Fund Balance Policy
The City maintains adequate levels of fund balance to mitigate current and future risk – a generally accepted accounting principles (GAAP) unassigned fund balance in the general fund that is 15% or higher than the current fiscal year’s GAAP general fund operating expenditures, and a budgetary unassigned fund balance at 10% or higher than budgetary operating expenses.
Budgetary fund balance is the amount of reserves, generated to a considerable degree by annual operating surpluses, which are available for the City to appropriate. The Massachusetts Department of Revenue certifies the amount of budgetary fund balance available and the City only considers an appropriation of fund balance to offset certain fixed costs (pensions, OPEB), or to fund extraordinary and non-recurring events as determined by the City Auditor.
Defined in Ch.643 of the Acts of 1983 (“The City of Boston Bond and Minibond Procedure Act”), Ch.107 of the Acts of 1991, and MGL Ch.44 of the General Laws, are investment policies that prioritize security, liquidity, and yield. Limitations are also placed on the City’s investment activities and operational protocols to ensure sound, timely, and safe investment decisions. The City limits its investments to repurchase agreements, money markets, and certificates of deposit as a matter of practice, collateralized by U.S. Government obligations and held with a third party.
Debt issuance is evaluated for its effect on statutory debt capacity and cash flow. Conservative debt policies include the rapid repayment of debt, where at least 40% of debt is repaid within 5 years and 70% in 10 years, as well as a 7% ceiling on debt service as a percentage of general fund expenditures.
The City imposes a 20% ceiling on variable debt and has no variable debt outstanding. Lease purchase financing of equipment with a three-to-seven year useful life is used to replace front-line equipment and upgrade technology.
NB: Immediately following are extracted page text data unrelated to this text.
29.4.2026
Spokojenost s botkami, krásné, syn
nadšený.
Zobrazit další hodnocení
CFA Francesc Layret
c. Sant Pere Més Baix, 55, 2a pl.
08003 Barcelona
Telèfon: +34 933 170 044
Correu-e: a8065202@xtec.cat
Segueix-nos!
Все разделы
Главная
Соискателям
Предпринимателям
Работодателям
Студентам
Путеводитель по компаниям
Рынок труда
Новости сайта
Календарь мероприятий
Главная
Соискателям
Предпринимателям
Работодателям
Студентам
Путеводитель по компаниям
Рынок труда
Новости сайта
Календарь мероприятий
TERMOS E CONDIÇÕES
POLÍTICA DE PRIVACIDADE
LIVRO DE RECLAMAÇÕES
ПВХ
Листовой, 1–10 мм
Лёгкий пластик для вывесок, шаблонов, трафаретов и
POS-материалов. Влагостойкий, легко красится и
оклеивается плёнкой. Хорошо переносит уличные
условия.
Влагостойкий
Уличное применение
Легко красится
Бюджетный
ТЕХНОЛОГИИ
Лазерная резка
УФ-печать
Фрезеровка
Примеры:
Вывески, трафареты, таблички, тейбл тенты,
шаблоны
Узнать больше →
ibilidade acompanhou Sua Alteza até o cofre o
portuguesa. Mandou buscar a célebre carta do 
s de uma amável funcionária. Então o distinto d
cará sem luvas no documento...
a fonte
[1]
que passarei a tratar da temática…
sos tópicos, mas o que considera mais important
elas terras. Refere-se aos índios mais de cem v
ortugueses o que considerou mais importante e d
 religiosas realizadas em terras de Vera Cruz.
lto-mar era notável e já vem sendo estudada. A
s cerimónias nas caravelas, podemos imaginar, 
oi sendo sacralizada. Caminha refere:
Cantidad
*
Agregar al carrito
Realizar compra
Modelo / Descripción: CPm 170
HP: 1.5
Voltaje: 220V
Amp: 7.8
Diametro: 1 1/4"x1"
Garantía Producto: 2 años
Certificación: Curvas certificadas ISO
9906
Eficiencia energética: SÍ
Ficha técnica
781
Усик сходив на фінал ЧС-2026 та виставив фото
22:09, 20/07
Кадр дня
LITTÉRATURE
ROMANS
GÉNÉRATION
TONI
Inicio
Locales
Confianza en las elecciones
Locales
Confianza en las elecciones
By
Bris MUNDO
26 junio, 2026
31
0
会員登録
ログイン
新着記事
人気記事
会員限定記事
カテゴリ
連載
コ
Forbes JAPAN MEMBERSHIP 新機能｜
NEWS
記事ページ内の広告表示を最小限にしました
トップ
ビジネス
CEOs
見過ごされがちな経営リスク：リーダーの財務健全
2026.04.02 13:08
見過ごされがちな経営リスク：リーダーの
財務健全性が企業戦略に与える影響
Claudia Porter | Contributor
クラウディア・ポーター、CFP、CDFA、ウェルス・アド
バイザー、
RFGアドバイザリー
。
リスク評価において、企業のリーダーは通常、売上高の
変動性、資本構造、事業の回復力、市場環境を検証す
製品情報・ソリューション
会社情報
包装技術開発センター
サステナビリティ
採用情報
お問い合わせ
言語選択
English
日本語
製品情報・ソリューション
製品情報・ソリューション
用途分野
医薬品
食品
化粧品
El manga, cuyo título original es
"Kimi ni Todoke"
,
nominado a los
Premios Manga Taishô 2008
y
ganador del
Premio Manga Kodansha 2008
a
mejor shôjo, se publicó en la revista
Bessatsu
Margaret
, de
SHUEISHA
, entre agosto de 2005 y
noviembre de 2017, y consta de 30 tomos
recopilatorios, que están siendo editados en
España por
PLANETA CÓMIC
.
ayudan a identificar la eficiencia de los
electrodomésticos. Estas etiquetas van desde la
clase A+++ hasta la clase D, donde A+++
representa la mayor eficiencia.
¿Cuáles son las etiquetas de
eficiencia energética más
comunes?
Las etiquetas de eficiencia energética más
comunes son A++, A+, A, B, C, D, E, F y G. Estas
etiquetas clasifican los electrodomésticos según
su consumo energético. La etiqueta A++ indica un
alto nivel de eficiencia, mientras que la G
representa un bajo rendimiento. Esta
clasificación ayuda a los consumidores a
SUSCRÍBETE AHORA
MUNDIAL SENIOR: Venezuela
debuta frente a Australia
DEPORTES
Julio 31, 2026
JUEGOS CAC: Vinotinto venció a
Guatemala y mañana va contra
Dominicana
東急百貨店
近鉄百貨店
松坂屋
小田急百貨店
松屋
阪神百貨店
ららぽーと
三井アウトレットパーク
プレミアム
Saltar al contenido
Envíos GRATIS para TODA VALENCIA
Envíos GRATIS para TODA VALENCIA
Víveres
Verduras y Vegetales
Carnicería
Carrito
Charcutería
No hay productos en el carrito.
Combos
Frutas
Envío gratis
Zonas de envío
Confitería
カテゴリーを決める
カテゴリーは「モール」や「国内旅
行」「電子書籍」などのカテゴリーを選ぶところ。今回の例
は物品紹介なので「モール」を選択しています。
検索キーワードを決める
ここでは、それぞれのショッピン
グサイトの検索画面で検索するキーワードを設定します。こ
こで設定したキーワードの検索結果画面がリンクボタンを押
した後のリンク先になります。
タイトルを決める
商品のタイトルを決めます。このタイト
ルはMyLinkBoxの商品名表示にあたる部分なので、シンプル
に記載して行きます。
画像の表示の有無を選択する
A capital planning process aligned with the annual operating budget cycle allows for the regular reassessment of capital needs, the refinement of projections, and the update of the City’s rolling five-year capital plan. The City prioritizes capital requests and takes into account the financial requirements and timing of these requests in order to recommend the responsible allocation of resources.
The City primarily funds its capital plan through the issuance of general obligation bonds. The size of the City’s bond issue is consistent with the City’s financial management policies debt level and debt service.